-- Listed records --
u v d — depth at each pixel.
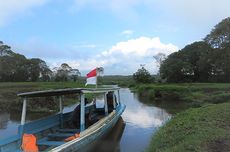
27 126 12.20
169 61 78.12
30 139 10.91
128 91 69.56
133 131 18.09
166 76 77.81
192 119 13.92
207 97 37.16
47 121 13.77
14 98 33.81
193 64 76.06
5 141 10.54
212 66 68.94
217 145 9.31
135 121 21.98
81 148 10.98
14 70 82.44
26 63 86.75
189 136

-- Exercise directions --
Your answer must be the line holding "47 121 13.77" plus every later line to the end of the records, copied exactly.

-- Answer space --
47 121 13.77
14 98 33.81
193 64 76.06
5 141 10.54
212 66 68.94
217 145 9.31
135 121 21.98
81 148 10.98
14 70 82.44
26 63 86.75
189 136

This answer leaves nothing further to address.